Recently I was pleased to discover that the built-in recording feature of the Evernote note-taking application works very well for recording long meetings without using up tons of space on your smartphone or PC:
A few weeks ago I again participated in Ladies Rock Camp Boston – this time I tried playing a drum kit. I liked it enough that I bought my own kit and started taking lessons with one of the drum teachers.
I realized that trying to take notes during an hour lesson while holding sticks in both hands would not work, so I decided to make an audio recording of it using a 32GB iPod touch.
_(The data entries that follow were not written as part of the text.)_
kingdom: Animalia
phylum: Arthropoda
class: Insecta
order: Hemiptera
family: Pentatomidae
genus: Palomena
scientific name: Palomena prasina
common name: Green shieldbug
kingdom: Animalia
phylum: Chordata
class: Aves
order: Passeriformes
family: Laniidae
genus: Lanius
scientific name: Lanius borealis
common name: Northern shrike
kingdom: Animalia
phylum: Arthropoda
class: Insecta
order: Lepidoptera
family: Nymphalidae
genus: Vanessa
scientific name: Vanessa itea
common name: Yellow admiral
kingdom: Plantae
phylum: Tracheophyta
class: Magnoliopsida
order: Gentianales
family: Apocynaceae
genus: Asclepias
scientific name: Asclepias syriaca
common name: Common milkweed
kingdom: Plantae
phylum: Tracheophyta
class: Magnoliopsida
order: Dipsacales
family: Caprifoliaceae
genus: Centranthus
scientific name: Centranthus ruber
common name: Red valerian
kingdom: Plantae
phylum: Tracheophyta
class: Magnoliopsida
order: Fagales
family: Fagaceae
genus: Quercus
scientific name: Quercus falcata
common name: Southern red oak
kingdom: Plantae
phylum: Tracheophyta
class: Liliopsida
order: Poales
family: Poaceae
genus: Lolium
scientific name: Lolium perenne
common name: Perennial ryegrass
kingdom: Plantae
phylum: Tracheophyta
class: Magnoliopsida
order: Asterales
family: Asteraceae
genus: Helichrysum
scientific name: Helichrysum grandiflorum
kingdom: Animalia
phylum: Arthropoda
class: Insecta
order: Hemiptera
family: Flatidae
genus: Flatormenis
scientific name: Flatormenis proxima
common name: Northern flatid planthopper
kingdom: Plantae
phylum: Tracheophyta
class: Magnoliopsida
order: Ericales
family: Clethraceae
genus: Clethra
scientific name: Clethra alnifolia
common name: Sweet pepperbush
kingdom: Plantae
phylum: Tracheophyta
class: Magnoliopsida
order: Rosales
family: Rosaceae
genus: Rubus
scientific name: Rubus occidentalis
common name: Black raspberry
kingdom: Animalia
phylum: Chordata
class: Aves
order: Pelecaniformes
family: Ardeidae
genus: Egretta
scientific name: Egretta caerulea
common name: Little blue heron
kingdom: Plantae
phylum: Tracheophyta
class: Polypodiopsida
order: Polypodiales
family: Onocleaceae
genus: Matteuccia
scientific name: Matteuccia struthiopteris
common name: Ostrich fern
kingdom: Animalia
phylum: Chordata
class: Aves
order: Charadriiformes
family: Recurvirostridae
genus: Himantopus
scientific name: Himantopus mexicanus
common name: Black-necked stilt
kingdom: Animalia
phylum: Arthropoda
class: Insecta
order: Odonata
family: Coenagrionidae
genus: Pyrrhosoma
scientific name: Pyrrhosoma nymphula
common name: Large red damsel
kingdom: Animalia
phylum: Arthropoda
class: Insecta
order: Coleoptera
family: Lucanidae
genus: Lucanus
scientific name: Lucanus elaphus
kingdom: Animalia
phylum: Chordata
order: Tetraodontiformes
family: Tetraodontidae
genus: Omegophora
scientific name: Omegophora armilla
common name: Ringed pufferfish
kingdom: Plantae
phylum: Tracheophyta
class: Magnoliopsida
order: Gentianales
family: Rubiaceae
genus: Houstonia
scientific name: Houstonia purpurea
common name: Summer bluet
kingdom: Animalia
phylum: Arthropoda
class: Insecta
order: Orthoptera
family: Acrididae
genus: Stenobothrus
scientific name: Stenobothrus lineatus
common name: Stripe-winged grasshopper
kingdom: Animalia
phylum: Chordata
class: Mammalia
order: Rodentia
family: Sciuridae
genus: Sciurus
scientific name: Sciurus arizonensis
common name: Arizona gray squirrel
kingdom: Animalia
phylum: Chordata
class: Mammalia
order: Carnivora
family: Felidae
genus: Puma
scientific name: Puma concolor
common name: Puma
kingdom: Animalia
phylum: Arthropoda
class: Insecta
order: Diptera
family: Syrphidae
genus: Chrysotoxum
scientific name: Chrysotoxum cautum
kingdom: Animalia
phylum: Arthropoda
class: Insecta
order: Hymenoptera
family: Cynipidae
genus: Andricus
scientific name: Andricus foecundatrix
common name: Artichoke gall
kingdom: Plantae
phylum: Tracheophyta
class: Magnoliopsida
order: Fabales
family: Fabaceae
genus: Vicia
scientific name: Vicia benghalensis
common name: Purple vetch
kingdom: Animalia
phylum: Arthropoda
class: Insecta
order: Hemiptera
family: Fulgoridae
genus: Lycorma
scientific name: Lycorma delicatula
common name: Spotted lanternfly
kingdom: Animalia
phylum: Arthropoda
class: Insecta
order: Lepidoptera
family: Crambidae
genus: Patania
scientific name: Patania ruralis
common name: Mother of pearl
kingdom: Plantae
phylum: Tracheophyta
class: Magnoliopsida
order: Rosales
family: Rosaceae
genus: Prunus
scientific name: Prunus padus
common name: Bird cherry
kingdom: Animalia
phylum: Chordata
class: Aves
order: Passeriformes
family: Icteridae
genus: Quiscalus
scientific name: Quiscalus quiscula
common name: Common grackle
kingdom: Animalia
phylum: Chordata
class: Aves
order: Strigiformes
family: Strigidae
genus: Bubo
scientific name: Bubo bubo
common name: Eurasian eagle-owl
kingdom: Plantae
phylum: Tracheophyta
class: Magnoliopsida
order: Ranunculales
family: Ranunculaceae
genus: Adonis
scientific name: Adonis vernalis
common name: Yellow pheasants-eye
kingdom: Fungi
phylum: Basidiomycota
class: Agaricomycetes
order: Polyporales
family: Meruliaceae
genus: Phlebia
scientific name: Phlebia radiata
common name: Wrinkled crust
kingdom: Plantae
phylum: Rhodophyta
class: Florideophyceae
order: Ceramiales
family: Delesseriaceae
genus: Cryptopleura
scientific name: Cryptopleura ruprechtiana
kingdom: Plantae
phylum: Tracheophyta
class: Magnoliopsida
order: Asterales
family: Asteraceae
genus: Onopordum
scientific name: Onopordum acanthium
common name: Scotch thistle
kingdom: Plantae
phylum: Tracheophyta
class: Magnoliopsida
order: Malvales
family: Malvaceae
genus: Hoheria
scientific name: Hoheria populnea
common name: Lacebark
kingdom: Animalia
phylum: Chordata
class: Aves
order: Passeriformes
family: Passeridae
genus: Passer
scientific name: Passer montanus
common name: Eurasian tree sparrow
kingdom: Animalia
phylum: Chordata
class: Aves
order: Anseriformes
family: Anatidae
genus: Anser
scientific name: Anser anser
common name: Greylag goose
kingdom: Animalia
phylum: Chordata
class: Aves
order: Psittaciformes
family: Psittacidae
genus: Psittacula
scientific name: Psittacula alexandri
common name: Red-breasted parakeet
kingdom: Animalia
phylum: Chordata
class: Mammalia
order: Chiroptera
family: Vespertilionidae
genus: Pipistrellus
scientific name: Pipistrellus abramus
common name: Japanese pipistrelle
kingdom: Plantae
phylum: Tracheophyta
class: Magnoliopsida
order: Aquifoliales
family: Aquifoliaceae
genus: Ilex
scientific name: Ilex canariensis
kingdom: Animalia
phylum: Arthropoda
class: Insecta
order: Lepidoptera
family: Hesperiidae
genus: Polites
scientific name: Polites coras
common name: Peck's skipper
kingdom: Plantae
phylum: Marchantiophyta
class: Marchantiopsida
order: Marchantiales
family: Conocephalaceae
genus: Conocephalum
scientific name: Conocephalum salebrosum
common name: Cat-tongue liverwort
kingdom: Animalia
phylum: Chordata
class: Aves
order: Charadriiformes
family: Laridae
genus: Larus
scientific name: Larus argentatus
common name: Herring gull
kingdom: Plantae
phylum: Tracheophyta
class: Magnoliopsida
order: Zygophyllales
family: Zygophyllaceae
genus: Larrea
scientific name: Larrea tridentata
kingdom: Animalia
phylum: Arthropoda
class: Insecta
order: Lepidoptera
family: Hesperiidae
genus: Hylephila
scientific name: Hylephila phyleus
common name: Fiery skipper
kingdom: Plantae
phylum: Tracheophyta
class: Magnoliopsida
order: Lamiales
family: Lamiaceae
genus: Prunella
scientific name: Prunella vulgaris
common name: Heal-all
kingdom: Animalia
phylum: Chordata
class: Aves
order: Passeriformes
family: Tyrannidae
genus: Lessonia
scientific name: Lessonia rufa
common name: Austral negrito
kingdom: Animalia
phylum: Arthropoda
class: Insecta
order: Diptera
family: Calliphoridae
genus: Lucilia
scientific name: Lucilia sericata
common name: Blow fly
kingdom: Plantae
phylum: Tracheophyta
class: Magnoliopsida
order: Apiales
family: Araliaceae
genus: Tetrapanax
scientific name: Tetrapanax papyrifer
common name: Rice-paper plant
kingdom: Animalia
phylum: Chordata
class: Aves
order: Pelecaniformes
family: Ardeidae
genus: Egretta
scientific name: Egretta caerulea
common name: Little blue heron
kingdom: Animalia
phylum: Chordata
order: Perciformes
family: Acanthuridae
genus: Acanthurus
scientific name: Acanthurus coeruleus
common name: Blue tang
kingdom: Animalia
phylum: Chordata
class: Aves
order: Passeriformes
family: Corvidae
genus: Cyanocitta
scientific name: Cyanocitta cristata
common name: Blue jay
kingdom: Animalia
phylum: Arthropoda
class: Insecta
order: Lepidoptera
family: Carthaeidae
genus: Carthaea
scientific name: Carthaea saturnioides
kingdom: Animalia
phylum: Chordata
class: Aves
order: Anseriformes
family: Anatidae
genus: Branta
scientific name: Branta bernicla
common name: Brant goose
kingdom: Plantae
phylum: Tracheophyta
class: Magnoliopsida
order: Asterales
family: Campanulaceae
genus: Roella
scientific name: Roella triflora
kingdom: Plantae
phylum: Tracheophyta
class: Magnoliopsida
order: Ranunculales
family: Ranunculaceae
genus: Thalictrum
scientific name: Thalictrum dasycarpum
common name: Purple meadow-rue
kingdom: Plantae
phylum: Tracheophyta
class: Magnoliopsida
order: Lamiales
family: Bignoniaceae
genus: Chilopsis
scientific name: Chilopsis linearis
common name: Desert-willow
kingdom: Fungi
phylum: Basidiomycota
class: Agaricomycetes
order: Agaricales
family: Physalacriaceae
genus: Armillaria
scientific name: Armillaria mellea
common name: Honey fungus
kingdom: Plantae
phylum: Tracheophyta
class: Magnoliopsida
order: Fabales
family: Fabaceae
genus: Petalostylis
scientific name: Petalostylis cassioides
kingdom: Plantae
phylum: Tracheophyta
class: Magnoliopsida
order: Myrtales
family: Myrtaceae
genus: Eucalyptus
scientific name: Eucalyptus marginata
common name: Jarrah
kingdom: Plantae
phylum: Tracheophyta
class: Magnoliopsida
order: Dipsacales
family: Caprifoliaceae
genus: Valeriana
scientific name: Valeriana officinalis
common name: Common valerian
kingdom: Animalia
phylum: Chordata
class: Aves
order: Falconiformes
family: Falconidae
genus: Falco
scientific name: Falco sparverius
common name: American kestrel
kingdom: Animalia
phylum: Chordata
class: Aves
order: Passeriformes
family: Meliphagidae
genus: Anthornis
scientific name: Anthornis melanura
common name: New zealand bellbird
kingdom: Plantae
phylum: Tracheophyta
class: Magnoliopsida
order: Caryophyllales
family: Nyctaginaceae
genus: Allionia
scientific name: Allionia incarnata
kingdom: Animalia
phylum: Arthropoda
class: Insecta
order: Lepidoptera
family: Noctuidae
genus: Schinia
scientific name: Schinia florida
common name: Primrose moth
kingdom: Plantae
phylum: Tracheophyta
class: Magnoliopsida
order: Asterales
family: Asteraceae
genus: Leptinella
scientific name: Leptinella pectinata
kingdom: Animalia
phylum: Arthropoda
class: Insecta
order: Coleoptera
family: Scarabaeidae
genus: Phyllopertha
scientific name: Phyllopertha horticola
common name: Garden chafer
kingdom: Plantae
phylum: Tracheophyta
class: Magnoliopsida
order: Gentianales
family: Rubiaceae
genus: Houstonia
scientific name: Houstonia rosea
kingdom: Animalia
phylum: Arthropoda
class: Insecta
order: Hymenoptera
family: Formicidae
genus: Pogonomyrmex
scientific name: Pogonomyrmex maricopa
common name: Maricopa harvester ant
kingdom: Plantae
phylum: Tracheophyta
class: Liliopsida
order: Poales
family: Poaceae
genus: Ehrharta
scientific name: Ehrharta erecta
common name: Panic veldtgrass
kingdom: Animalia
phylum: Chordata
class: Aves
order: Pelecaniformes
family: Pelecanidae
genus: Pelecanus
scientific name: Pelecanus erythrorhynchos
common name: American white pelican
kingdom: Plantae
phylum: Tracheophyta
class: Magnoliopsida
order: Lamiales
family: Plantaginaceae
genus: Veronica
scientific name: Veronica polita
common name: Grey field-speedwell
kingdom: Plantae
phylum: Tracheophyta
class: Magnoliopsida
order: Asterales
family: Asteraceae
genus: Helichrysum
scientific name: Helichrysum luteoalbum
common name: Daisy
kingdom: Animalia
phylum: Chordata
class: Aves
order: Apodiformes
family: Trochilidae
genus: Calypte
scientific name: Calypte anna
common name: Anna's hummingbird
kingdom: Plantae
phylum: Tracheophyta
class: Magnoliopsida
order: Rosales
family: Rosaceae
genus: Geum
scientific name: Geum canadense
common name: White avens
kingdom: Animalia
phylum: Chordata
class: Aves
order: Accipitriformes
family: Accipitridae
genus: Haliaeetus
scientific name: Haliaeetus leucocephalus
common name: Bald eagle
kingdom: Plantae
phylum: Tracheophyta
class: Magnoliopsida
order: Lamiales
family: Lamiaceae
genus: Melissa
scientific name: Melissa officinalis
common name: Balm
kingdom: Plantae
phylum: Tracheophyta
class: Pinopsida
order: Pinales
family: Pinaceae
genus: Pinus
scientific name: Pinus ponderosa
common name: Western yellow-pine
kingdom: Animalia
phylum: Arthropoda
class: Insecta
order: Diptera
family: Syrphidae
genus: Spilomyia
I didn’t want to use my 16GB iPhone 4S because it only had about 3GB available and from my experience of recording band practices I knew that my recording apps would create very large .wav files.
However, I use Evernote for note-taking, information storage, and writing (I wrote my entire 50K word NaNoWriMo novel in it!) and I remembered that it has an audio note-taking feature. I decided to try using it because once I got the iPod onto a wifi network the recording would be synchronized with my web account plus all of my other devices (PC, Mac and iPhone) to be accessible when, for instance, I was at my practice space.
After recording my hour-long lesson and returning home I synced my iPod with the Evernote server and sat down to review the size and quality of the recording. I was very pleasantly surprised to discover that the total size of the .wav file it created was only 6MB! For comparison, the recording of a friend’s under 10 minute recital piece was 65MB.
I suspect the size difference is due to Evernote applying a good deal more compression to the already-mono recording (the 65MB file was recorded in 16-bit 44.1KHz stereo resolution). So while that means Evernote is not suitable to reproduce music decently, it is perfectly acceptable for recording spoken word meetings and also for my music lesson since that is less about high fidelity and more about remembering what the teacher demonstrated.
Evernote basic is free to use. Evernote Premium costs $45 a year (or $5/month). The differences relevant to recording are:
- the maximum size file you can attache to a note is 25MB in the free version vs 100MB in Premium
- the maximum upload usage per month is 60MB for free vs 1 GB for Premium. Both have unlimited permanent storage (i.e., for free you can upload 60MB every month – you don’t have to remove any files to keep the total content a certain size)
Evernote has versions for Windows, Mac, iOS (iPhone.iPad/iPod touch), Android, Blackberry, Windows Phone, and more – I’ve used all of those except Windows Phone to sync data across all of my devices.